The theory of "modernization
from above", as exemplified in the work of Aleksander Gerschenkron, focuses
on the underlying causes of the economic and political centralization that
has characterized Russia since the Middle Ages. While in Western
Europe, the economy was the collective creation of a multitude of small
entrepreneurs, with varied specializations, methods of work, and financial
backings, in Russia it was the creation of the state, and governmental
priorities, demands, and dictates have ruled it since the time of Peter
the Great. Gerschenkron relates this to the contrasting timing
of modernization processes in the West and East. Modernization started
in the West, as a gradual social process, brought about by spontaneous
changes in individuals' lives in response to changing opportunities, which
slowly gained aggregate momentum, until the entrepreneurial class, the
bourgeoisie, could finally impose its dictates "from below" on the government
itself. In Russia, in contrast, modernization came late, and only
as a response to pressures from abroad, from the growing power of the West.

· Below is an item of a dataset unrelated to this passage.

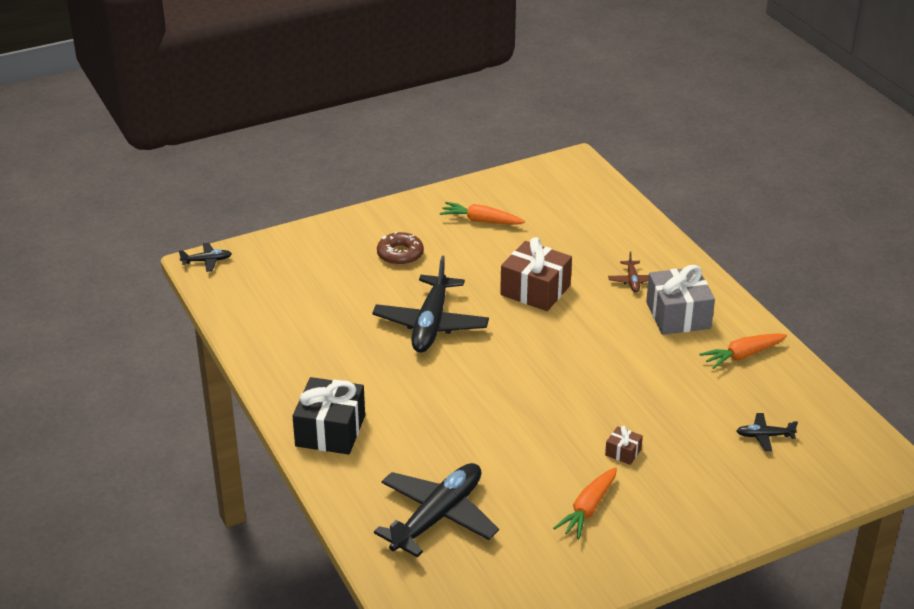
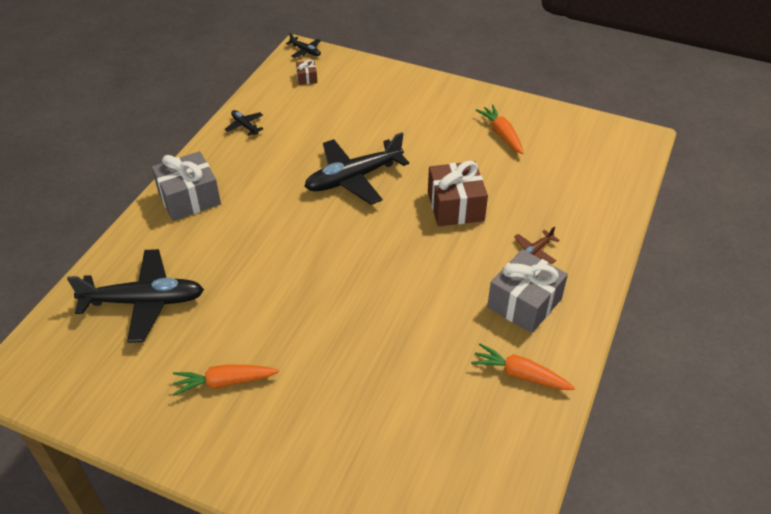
camera: 50 degrees right, 10 degrees up
black gift [293,377,365,455] -> grey gift [151,151,221,221]
brown donut [377,232,424,265] -> none
brown gift [605,426,643,465] -> brown gift moved to [296,59,317,85]
black plane [737,413,798,451] -> black plane moved to [224,110,264,136]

The need for economic development was therefore perceived primarily by
the state – rather than by any class of the population – as a need for
a modern defence industry and its supportive infrastructures. Russian
modernization thus became a consciously formulated,
governmentally sponsored project, imposed on the country "from above" by
force and against the resistance of the population at large. Conversely,
as soon as the governmental objectives had been accomplished and no need
for modernization remained, the effort was abandoned: indeed, efforts among
groups of the population to emulate Western development were seen as potential
threats to the state's power monopoly and actively repressed. In
18th century France, the court's splendour was designed to reconcile the
nobility with its loss of power; in Prussia, the Junkers were appeased
by increased rights over the peasantry. In Russia, "the problem did
not exist at all. The Russian state was poor but strong." This
was as true of the pre-Petrine boyars as of the mid-nineteenth century
Tsars or the "communist" regime headed by Brezhnev. Russian economic
development therefore proceded in sudden, violent "spurts" of activity
– as under Peter the Great or under Stalin – followed by long periods of
stagnation. During the spurts, development was one-sided and governmental
vigilance never relaxed: sectors of the economy with direct or indirect
military relevance received exclusive attention at the expence of individual
consumption, which was dramatically curtailed; vast enterprises were constructed
in sparcely populated hinterlands (rendering them susceptible to central
control but vulnerable to infrastructural disruption); ideologies proclaiming
development at all cost were fed to the masses. As the spurt ended,
the exhausted population had neither will nor resources to oppose the juggernaut
which had thus uprooted their lives and gathered all the threads of power
in its hands, – and the initiative for further modernization, when the
need again arose, would therefore once again be with the state. In
short, no social process could ever attain the necessary momentum to change
society spontaneously, gradually, from within, and therefore, as Gerschenkron
puts it, "the never-ending cogitations of Marxian historians in Russia
about the class nature of the Petrine State... miss the essential fact
that the State was not the State of this or that class.
It was the State's State... It was not class power relations that
created the State. The obverse was true: it was the State that created
the classes: labor, and even the entrepreneurs." Economic "backwardness"
thus produces a vicious circle of violence, that no force can oppose.